J'ay prié Nôtre Seigneur avec toutes les instances qui m'ont été possibles, de ne pas me donner ce repos d'esprit, s'il étoit moins à sa plus grande gloire, & aux desseins qu'il a eu sur moy de toute éternité. Je me suis offerte à luy pour retourner à mon premier état, & y étre le reste de mes jours, dans le desir que sa bonté me donne de souffrir quelque chose pour le prochain; car jen prentens aucune utilité pour moy, ny aucune récompense de tout ce que j'ay souffert, & de ce que je pourray souffrir à l'avenir. De toute l'étenduë de mon ame je me suis sacrifiée, & sacrifie pour étre la victime de la divine Justice; & satisfaire, si elle daigne bien m'aggréer, pour les pechez de mes freres. Ce n'est pas que les croix & les souffrances ne me soient pas sensible presentement; mais nonobstant la peine que la nature y ressent, je le les goûte avec une certaine joye qui a quelque chose de l'avidité. Cela n'empéche pas que je ne sois horriblement infidele à Dieu.

Dans mes exercices commencez le 28. Avril, j'ay été portée d'un ardent & vehement desir de souffrir, en sorte qu'il m'a semblé les six premiers jours, que je ne pourrois vivre sans croix, & j'en sentois une avidité tres-grande; Je n'ay pû pendant tout ce temps m'empécher de m'offrir à tout ce qu'il plairoit à la divine Majesté. Comme j'avois une pleine liberté, j'ay tâché de ne pas pedre un temps si precieux, pour reparer mon impuissance passée; les jours ne m'ont duré que des momens; j'aurois souhaitté d'avoir mille coeurs pour aimer Nôtre Seigneur. Depuis que la tempête est revenuë, je n'ay pas laissé de rester dans ce sentiment, quoy que d'une façon qui n'étoit pas sensible.
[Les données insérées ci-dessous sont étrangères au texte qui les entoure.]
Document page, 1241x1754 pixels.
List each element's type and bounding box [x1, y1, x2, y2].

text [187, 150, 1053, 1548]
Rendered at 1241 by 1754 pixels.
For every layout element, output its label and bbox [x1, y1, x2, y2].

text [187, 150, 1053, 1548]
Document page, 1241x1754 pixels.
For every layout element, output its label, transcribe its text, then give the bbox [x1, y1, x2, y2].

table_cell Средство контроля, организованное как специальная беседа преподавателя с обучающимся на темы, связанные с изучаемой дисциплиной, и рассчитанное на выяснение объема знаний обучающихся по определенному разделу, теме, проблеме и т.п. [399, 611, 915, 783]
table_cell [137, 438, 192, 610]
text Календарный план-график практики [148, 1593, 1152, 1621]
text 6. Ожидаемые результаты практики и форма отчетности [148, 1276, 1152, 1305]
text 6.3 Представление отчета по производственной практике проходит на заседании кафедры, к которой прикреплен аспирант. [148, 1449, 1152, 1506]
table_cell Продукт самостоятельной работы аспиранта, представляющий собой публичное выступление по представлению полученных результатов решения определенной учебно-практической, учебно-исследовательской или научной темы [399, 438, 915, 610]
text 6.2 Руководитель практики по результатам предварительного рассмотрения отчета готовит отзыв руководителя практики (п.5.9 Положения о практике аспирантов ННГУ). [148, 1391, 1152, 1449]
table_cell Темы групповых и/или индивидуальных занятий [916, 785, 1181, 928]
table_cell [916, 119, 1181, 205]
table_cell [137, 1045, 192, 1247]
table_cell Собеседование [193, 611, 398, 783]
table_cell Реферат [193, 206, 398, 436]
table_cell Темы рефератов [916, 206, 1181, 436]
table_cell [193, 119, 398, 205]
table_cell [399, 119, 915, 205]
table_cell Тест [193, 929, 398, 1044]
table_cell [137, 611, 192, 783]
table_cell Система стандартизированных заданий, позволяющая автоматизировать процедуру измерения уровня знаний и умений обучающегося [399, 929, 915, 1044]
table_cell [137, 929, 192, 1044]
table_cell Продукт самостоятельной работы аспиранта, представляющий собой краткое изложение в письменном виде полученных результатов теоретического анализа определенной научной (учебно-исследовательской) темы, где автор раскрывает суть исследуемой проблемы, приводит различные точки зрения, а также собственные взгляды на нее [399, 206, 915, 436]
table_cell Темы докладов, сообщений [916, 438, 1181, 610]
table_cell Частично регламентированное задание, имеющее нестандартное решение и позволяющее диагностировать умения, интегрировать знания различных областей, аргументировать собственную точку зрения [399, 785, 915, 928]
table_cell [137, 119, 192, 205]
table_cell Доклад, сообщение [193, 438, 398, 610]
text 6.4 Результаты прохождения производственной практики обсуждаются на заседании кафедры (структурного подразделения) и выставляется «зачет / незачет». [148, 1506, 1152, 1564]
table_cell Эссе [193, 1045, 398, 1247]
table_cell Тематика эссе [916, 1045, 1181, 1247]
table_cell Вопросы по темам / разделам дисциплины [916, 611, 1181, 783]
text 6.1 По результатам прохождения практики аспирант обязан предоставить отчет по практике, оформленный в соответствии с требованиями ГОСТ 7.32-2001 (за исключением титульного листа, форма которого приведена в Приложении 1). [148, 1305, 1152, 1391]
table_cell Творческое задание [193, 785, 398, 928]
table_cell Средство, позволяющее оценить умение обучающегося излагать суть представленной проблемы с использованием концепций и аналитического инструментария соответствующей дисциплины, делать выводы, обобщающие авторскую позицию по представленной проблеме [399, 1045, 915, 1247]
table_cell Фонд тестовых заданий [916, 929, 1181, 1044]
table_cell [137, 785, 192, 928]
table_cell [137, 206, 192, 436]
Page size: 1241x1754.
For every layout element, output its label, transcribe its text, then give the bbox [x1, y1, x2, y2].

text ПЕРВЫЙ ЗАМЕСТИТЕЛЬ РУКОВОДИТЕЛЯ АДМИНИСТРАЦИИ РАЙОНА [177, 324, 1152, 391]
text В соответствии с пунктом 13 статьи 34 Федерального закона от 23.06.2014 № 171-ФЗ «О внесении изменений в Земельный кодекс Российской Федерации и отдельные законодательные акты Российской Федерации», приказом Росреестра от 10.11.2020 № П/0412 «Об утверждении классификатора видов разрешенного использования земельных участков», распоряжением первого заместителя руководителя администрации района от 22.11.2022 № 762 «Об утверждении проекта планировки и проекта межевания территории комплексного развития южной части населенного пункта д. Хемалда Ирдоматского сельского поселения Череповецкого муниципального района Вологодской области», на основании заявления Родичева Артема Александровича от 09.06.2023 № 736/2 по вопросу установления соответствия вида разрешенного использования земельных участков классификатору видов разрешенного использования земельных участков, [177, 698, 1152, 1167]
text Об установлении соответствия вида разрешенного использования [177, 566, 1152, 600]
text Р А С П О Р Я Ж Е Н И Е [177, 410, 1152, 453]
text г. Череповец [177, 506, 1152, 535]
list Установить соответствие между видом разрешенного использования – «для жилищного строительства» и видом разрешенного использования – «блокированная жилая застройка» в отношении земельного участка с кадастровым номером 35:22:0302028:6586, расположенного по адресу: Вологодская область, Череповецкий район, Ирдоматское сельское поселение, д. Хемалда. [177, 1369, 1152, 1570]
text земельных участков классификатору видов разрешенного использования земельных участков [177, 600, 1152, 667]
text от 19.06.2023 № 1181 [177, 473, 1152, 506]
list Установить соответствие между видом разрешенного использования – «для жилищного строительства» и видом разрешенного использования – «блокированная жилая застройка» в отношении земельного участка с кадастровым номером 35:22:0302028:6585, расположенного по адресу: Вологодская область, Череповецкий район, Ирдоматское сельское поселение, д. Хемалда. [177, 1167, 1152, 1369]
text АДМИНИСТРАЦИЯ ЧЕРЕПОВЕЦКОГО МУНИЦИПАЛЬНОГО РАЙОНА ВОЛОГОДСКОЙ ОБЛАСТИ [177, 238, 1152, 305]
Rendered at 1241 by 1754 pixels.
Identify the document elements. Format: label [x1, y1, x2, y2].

Le dernier jours je me suis sentie pressée & poussée de mon saint Directeur d'écrire les sentimens que Dieu me donnoit pour fruit & conclusion de mes exercices. Ce que je n'ay pû faire sans souffrir une horrible contradiction de mes hôtes qui enrageoient de cela. A chaque moment que j'ay écrit, avec vérité, j'en ay ressenty de rudes coups.